** SHORT TASK **
Print the lines of the records below exactly, starting at the line containing "kingdom: Plantae" and ending after the line containing "scientific name: Justicia californica".

Collection entries
+++++

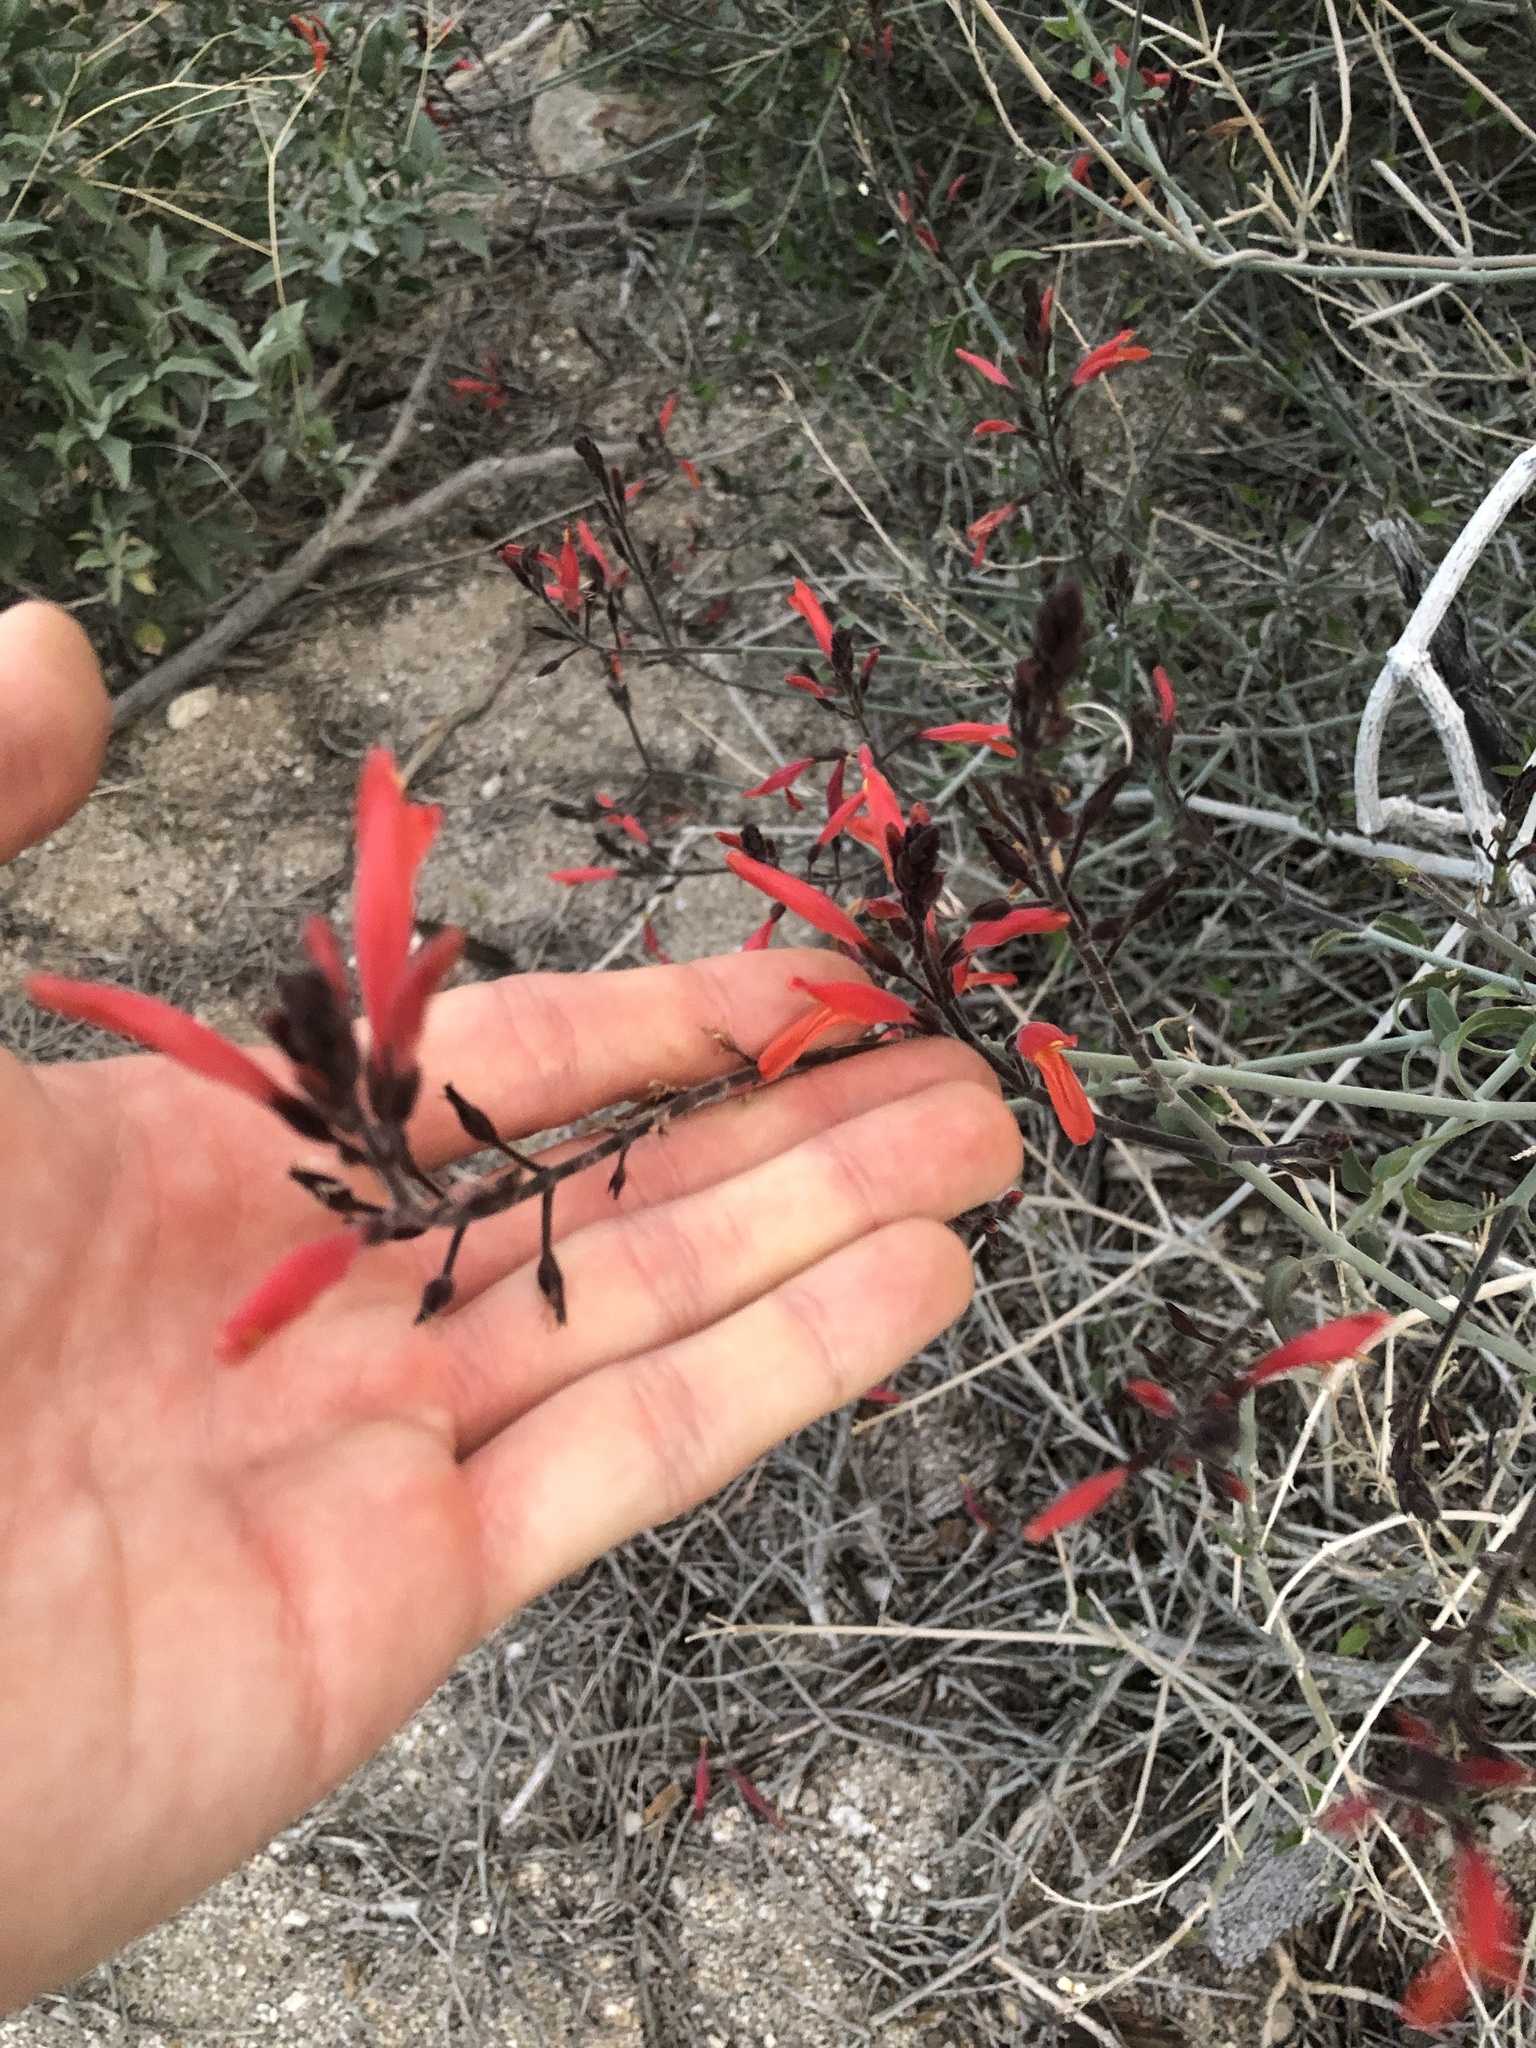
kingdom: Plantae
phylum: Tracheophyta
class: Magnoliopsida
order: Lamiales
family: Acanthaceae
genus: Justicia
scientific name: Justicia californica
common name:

+++++

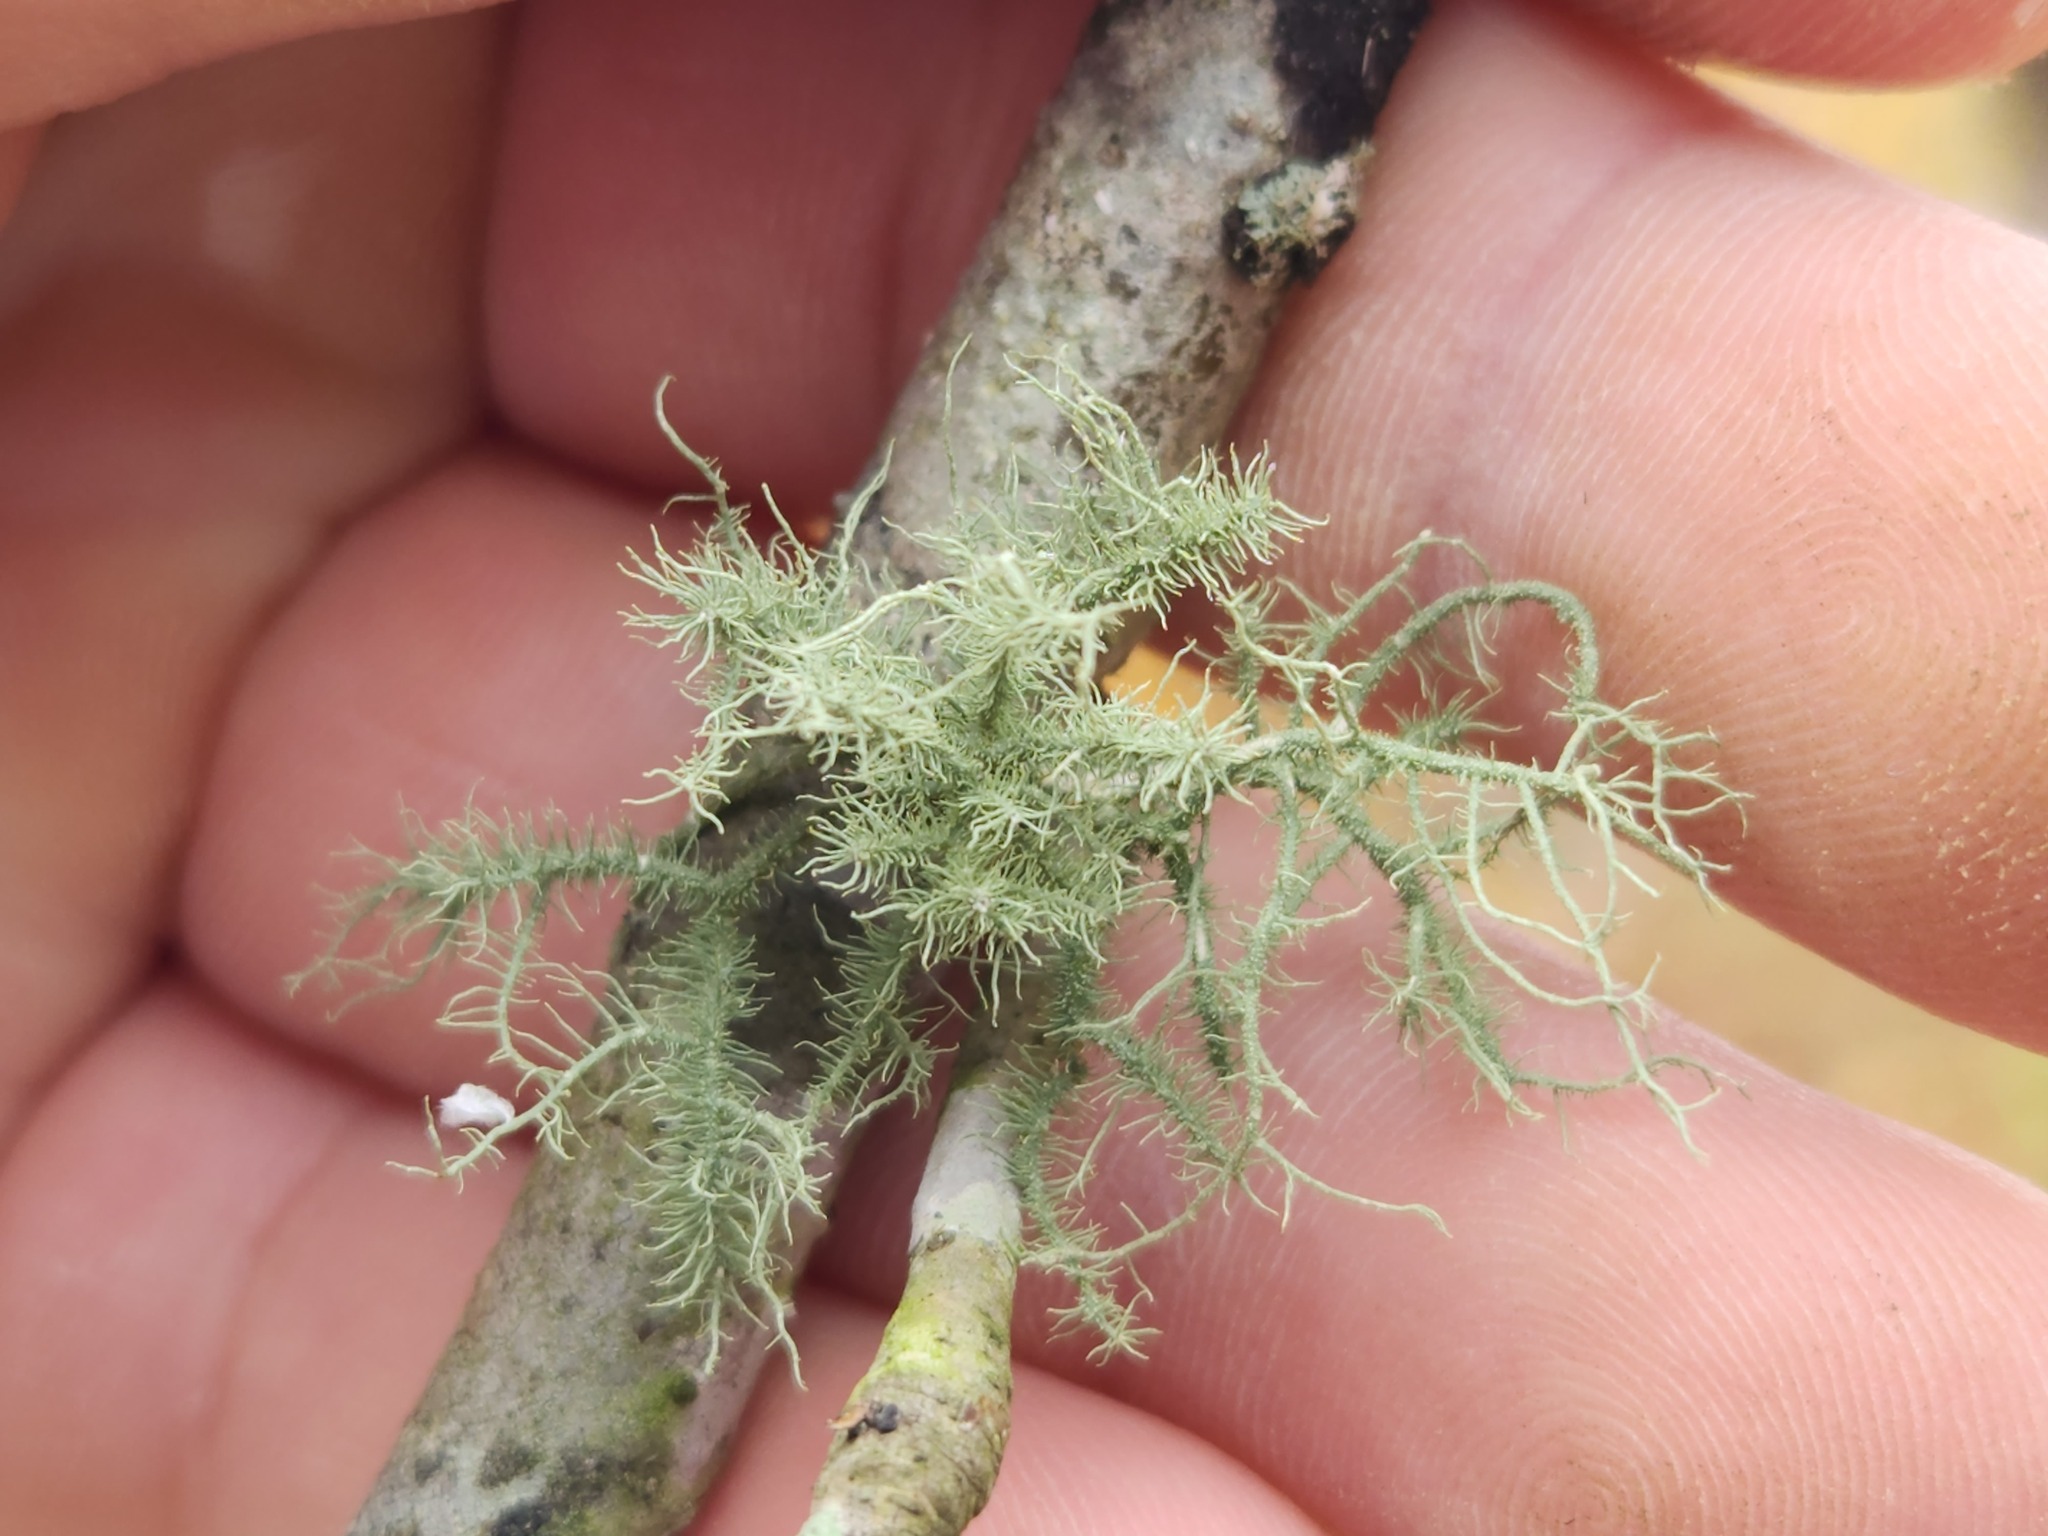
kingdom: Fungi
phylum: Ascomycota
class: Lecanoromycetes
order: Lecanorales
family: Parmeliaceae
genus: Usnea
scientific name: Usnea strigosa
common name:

+++++

** THE REPLY **
kingdom: Plantae
phylum: Tracheophyta
class: Magnoliopsida
order: Lamiales
family: Acanthaceae
genus: Justicia
scientific name: Justicia californica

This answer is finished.